“Debt is the fatal disease of republics, the first thing and the mightiest to undermine governments and corrupt the people.”
UK observers could be forgiven for interpreting the current market weakness as concern over Brexit: another day, another raft of challenging headlines to cope with.
But the malaise in markets is much broader and deeper than our parochial concerns about withdrawing from the European Union. Meanwhile, although personal sector debt is much better under control since 2009, the rising level of UK Government debt still leaves us exposed to major downturns, notwithstanding eight years of austerity.
This week we look at some of these wider influences, and the challenge they present to international stability.
Last week the FTSE-100 closed at 6,952.86, well below 7000, below levels seen in May 2015, and not far off the 6724.60 which it reached just before Christmas 1999: nearly 19 years ago. It’s recovered slightly following EU approval of the Withdrawal agreement: but if the 10% recent fall in share prices leaves you feeling despondent, spare a thought for the Chinese - whose market has fallen 20%. Or for the price of oil which has come back over 25%. Or for the tumbling fortunes of Bitcoin holders, which is the lead subject for This Is Money this week. Even the tech giants are seeing serious erosion of their massive market capitalisations (Daily Telegraph 21/11/18: ‘Tech giants in $1 trillion wipeout as rout widens’).
There are some major adjustments to structural imbalances going on at present and, just at the moment, Europe is not one of them: it may be soon. The biggest challenge is Trump’s trade sanctions against China (Evening Standard 23/11/18: ‘City feels the heat as Trump’s trade war triggers the great fall of China’).
For the past two decades the China-US trade imbalance has become more and more pronounced. I recall presentations from Capital Economics several years ago concluding that ‘something must be done’, as the tsunami of imports pushed huge amounts of US dollars across the Pacific; only to be repatriated in the form of Chinese ownership of US Government debt.
It may therefore seem logical to call a halt to this, but there will be some major consequences - as we are seeing in the Chinese market.
But the United States will not be immune from this disruption, particularly because Donald Trump has chosen to apply a massive fiscal boost to the US economy just as it reaches the top of its economic cycle (Daily Telegraph 8/11/2018: ‘Trump’s $1.5 trillion deal with the devil has failed … now the fireworks’). No doubt that helps his feel-good factor, but it also massively increases the need for debt sales: just as the major supplier of that finance - China - is feeling the pain.

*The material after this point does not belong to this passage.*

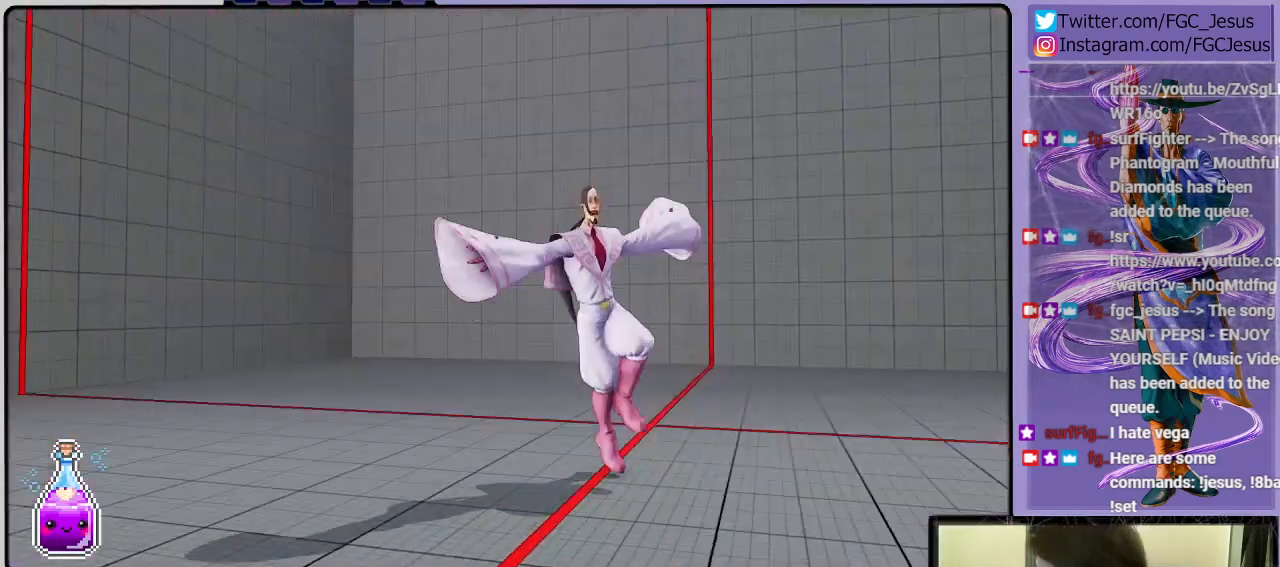
{"buttons": [], "left_stick": "center", "right_stick": "center", "events": []}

So, as the price of bonds falls back in the United States, interest rates are rising to attract in the cash and tackle inflation: stock markets react by falling in price, so that the same earnings can generate a higher yield. Those higher US interest rates spread easily into the UK, particularly if £Sterling remains under pressure as a result of Brexit incoherence.
Meanwhile demand for oil is not so high as forecast, and suppliers are being boosted by US waivers being given for purchases from Iran. So oil prices are back down below $60 a barrel. Hold onto your hats – we’re in for volatile times ahead, and that’s before multiple European issues start raising their heads: such as Brexit, Italian debt and potential Eurozone collapse.
All in all, observers may well conclude that the UK stock market is surprisingly sanguine in the face of these tectonic forces, but it’s worth bearing in mind that it is nearly December - and markets are historically quite well supported as the end of the year approaches. Here’s a useful research paper which analyses seasonal effects on the market over the past three centuries, to prove the point.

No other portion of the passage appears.